**PROBLEM 1**
According to the continuous manufacturing abstract, what does integrating all of the listed advantages of continuous manufacturing make possible?
**PROBLEM 2**
Reproduce the part of the continuous manufacturing abstract that opens with the words containing "Reizman, B. - Presenter, Eli" and closes with "Lilly & Co.".
**PROBLEM 3**
Carry on the continuous manufacturing abstract from the point at which it stops.

**SOURCE EXTRACT**
-------
(382e) Continuous Manufacturing As an Enabler for Intensified Process Design and an Integrated Control Strategy in Pharmaceutical Synthesis | AIChE

(382e) Continuous Manufacturing As an Enabler for Intensified Process Design and an Integrated Control Strategy in Pharmaceutical Synthesis

Authors 

Reizman, B. - Presenter, Eli Lilly and Company
Hess, M., Eli Lilly and Company
Cole, K. P., Eli Lilly and Company
Burt, J., Eli Lilly and Company
Johnson, M., Eli Lilly and Company
Maloney, T. D., Eli Lilly & Co.
Mitchell, D., Eli Lilly and Company
Development, scale-up, and implementation of a continuous multi-step route for manufacturing of an active pharmaceutical ingredient are detailed. Long recognized as essential for economical process intensification in other chemical industries, continuous manufacturing stands to offer many of the same advantages to the pharmaceutical industry. These include more inherent scalability on account of improved heat and mass transfer, access to more aggressive reaction conditions, smaller footprint equipment sets placing less material at-risk, more opportunities to leverage online measurement and automation, and established control of the process at steady-state. The integration of all of these advantages enables implementation of a control strategy that ensures quality under more cost-effective, and often safer, flow processing conditions.
-------
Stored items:
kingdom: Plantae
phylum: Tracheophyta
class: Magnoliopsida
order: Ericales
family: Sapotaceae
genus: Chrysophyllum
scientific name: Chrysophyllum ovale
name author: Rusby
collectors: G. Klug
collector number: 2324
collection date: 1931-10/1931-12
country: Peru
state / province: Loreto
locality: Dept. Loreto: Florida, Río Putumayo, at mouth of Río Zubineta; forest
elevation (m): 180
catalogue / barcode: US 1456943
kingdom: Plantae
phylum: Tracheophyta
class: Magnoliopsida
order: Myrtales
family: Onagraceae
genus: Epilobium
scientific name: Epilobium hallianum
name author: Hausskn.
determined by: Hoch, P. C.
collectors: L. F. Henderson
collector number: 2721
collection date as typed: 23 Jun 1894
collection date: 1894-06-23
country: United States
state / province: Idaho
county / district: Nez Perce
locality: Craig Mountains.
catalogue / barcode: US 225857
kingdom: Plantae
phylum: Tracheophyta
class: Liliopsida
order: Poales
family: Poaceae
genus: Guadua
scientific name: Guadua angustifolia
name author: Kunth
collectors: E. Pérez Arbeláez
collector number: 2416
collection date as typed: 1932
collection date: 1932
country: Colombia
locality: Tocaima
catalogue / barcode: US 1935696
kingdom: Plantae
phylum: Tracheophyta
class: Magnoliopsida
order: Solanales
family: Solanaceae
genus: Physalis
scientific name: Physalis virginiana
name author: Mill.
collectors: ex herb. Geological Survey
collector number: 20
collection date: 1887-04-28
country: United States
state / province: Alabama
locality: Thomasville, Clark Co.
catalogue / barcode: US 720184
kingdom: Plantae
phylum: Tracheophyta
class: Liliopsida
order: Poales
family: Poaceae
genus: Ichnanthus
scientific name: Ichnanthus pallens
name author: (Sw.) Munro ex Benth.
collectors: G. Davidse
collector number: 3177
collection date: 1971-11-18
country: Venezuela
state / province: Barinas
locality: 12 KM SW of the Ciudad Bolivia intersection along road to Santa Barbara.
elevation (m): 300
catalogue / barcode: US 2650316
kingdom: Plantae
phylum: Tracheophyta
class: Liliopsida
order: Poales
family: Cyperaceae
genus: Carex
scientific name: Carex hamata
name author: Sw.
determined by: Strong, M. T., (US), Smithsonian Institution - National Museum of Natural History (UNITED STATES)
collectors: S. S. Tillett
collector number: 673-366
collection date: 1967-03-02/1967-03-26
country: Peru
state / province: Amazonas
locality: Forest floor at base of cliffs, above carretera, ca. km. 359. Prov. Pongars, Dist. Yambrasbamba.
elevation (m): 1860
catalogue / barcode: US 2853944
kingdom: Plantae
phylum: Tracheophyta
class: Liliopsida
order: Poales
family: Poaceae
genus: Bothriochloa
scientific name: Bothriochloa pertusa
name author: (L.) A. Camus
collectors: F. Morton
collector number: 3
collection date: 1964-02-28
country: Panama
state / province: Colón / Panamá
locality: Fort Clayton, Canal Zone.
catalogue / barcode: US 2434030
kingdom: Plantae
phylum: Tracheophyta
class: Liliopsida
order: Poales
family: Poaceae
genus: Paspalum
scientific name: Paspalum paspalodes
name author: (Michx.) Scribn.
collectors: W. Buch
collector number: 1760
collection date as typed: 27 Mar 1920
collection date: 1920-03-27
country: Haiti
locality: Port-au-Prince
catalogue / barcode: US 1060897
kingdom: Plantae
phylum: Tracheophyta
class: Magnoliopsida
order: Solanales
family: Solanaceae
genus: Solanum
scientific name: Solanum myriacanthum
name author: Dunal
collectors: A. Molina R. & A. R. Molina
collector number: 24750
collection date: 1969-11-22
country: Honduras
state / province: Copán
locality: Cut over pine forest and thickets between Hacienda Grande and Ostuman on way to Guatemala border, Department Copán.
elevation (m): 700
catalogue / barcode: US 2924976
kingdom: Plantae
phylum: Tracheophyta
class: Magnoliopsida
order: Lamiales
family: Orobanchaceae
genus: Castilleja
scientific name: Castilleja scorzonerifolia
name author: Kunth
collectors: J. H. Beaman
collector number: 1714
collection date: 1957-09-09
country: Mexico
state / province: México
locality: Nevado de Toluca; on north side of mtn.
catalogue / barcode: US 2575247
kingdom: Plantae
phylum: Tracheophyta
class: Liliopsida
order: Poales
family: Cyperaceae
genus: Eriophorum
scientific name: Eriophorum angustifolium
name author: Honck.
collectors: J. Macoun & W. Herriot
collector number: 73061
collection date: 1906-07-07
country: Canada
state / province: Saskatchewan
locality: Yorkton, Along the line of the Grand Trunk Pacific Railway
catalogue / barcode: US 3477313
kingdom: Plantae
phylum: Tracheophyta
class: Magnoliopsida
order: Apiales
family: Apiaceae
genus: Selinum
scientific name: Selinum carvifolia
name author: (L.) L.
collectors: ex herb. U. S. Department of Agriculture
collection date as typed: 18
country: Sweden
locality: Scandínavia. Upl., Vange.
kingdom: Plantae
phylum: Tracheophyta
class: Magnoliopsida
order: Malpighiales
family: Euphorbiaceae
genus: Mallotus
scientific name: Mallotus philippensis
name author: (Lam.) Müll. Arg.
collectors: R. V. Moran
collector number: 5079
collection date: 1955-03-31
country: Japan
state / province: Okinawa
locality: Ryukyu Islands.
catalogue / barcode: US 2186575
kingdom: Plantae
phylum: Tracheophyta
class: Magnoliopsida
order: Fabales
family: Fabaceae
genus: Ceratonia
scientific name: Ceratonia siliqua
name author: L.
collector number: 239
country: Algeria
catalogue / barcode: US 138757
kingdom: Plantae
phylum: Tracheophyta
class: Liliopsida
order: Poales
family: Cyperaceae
-------
**RESULT 1**
It enables implementation of a control strategy that ensures quality under more cost-effective, and often safer, flow processing conditions.

**RESULT 2**
Reizman, B. - Presenter, Eli Lilly and Company
Hess, M., Eli Lilly and Company
Cole, K. P., Eli Lilly and Company
Burt, J., Eli Lilly and Company
Johnson, M., Eli Lilly and Company
Maloney, T. D., Eli Lilly & Co.

**RESULT 3**
For the case study herein, the transition from laboratory development to a continuous process demonstration operating at 50–100% of the commercial-scale in walk-in fume hoods is described. Scale-up efforts integrating multiple unit operations in flow and leveraging process analytical technology (PAT) are demonstrated to test process robustness and generate process knowledge that directly informs the target conditions and operating ranges for the commercial-scale manufacturing process. In this example, transfer of the process for a late-stage clinical supply campaign within the external manufacturing network is detailed, culminating in a continuous route with two plug flow reactor (PFR) transformations—an amidation and a high-temperature deprotection—operating in conjunction with a continuous mixed-suspension, mixed-product-removal (MSMPR) crystallization and parallel filtration with in situ solids dissolution. Genotoxic impurity control is afforded through process design and engineering controls and is verified with online and offline analyses. The process is shown to operate in continuous mode for 18 days, affording more than 150 kg drug substance in exceptional purity. These steps will be at the core of a multi-step continuous unit operations sequence in the commercial process.